Le mental étant le réceptacle des maux, réels, arrangés ou inventés, il faut surtout ne pas chercher à analyser logiquement directement par ce mental, c’est ici l’inverse de la pensée scientiste qui tend à subdiviser, à séparer chaque élément pour les décortiquer, ici on préfère avoir une vue d’ensemble, un recul englobant la situation pour mieux l’appréhender in extenso, de manière holistique en pleine conscience. La complexification de l’analyse des maux nuit indubitablement à la fluidité d’un ressenti plus unifié, global et presque de facto universel. Au même titre, lorsque le chaman induit de son côté cet état modifié de conscience en lui, il le donne et le transmet, tout comme le thérapeute discret dont la présence s’estompe jusqu’à devenir invisible en proposant l’auto-hypnose à son patient. N’oublions pas que le chaman est avant tout un "medicine man", qu’il reconnait le corps comme transmetteur primordial pour accéder à l’esprit, il en a été témoin dans sa propre quête où il s’est vu renaitre d’ultimes douleurs physiques dans son démembrement initiatique pour arriver à la plénitude de l’esprit assortie d’une forme de conscience universelle, ce qui définit l’essence même de la spiritualité et du respect de la vie en soi et pour autrui.

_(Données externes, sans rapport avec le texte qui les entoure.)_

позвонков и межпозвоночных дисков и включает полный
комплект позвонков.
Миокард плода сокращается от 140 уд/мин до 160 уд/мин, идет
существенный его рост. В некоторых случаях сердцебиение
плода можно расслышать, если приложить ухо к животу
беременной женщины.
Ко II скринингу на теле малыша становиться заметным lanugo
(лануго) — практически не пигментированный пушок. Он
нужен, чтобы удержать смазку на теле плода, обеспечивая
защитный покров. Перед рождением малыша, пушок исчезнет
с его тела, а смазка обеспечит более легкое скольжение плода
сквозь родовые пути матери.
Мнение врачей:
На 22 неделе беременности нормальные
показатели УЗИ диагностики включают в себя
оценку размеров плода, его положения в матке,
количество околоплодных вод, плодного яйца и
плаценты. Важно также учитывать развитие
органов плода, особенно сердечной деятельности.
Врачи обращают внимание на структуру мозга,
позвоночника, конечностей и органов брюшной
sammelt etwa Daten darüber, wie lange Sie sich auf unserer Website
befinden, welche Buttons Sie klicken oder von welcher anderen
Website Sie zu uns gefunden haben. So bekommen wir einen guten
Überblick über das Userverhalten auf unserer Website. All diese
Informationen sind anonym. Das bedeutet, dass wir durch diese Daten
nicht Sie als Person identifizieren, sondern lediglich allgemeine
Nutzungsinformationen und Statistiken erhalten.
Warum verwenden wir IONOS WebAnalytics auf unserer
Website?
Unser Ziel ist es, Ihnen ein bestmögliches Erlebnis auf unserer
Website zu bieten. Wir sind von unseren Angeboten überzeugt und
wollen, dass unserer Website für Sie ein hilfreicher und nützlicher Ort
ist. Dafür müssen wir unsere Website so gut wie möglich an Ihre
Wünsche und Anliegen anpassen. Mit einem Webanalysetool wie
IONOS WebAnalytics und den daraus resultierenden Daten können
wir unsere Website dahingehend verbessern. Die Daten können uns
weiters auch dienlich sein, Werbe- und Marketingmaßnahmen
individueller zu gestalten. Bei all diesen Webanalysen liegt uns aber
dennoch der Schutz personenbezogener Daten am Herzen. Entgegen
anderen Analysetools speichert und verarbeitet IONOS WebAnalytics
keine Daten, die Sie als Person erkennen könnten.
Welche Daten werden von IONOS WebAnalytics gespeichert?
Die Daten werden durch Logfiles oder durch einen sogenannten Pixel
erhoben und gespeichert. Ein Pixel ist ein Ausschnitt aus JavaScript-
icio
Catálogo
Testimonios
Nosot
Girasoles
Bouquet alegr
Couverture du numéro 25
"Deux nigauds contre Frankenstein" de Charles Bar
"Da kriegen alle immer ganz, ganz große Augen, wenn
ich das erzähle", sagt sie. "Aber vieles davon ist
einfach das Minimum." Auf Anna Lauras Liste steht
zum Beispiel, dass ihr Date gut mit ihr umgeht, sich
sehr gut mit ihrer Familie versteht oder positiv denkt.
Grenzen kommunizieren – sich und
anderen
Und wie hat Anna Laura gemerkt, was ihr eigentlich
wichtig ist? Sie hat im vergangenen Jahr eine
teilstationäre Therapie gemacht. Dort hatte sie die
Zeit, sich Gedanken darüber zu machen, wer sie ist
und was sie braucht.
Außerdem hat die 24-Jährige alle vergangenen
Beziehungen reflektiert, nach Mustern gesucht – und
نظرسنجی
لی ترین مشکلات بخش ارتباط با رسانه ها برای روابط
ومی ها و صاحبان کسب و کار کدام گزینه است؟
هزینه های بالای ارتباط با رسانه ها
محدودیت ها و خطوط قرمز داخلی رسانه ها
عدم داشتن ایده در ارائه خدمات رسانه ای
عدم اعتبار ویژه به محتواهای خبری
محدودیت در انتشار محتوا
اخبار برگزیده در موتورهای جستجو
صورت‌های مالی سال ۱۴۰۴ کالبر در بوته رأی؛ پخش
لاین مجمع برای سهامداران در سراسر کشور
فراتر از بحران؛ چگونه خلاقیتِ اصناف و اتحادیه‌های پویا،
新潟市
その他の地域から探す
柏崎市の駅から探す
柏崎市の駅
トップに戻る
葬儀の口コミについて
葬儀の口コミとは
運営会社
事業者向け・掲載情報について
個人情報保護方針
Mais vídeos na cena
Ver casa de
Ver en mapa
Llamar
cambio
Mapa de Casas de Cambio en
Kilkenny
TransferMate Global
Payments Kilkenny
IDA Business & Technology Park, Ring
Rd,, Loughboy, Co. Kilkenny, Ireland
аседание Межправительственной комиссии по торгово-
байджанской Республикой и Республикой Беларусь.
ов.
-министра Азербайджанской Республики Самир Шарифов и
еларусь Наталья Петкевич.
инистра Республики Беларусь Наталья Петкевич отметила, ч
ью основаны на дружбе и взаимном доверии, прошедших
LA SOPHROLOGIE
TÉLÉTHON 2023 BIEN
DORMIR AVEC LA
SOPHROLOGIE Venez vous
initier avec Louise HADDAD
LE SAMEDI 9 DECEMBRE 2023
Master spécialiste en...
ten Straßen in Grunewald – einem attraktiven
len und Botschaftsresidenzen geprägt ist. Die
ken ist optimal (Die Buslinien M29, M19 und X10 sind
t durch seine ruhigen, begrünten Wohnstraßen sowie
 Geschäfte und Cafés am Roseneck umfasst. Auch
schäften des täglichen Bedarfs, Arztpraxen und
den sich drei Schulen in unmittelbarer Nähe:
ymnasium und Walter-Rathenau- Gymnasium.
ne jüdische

Jean-Pascal BRUNO, sorcier chaman professionnel

Note (1) : Un placebo ou placébo (du latin placebō : « je plairai », de placeō : « je plais ») est un procédé thérapeutique n'ayant pas d'efficacité propre ou spécifique mais agissant sur le patient par des mécanismes psychologiques et physiologiques. (Dixit Wikipédia)

Note (2) PNL et modèles VAKOG : La PNL, "Programmation neuro-linguistique" se présente comme l'étude des processus comportementaux acquis, considérés comme une Programmation Neurologique représentée par la Linguistique. S'intéressant exclusivement aux informations émises sans interpréter les causes, la PNL formalise des protocoles permettant l'exploration et l'évolution de ces structures comportementales. Le modèle dit des "canaux sensoriels" (ou VAKOG, acronyme pour : Visuel, Auditif, Kinesthésique, Olfactif, Gustatif) pose que la relation au monde extérieur passe nécessairement par au moins l’un des cinq sens. (Dixit Wikipédia)

Note (3) Livres de référence : pour François Roustang "La fin de la plainte", "Influence", "Il suffit d’un geste", et pour Bernard Sensfelder "Votre corps en sait plus que votre cerveau" et "Vaincre peur et culpabilité grâce à l'auto-hypnose et aux neurosciences".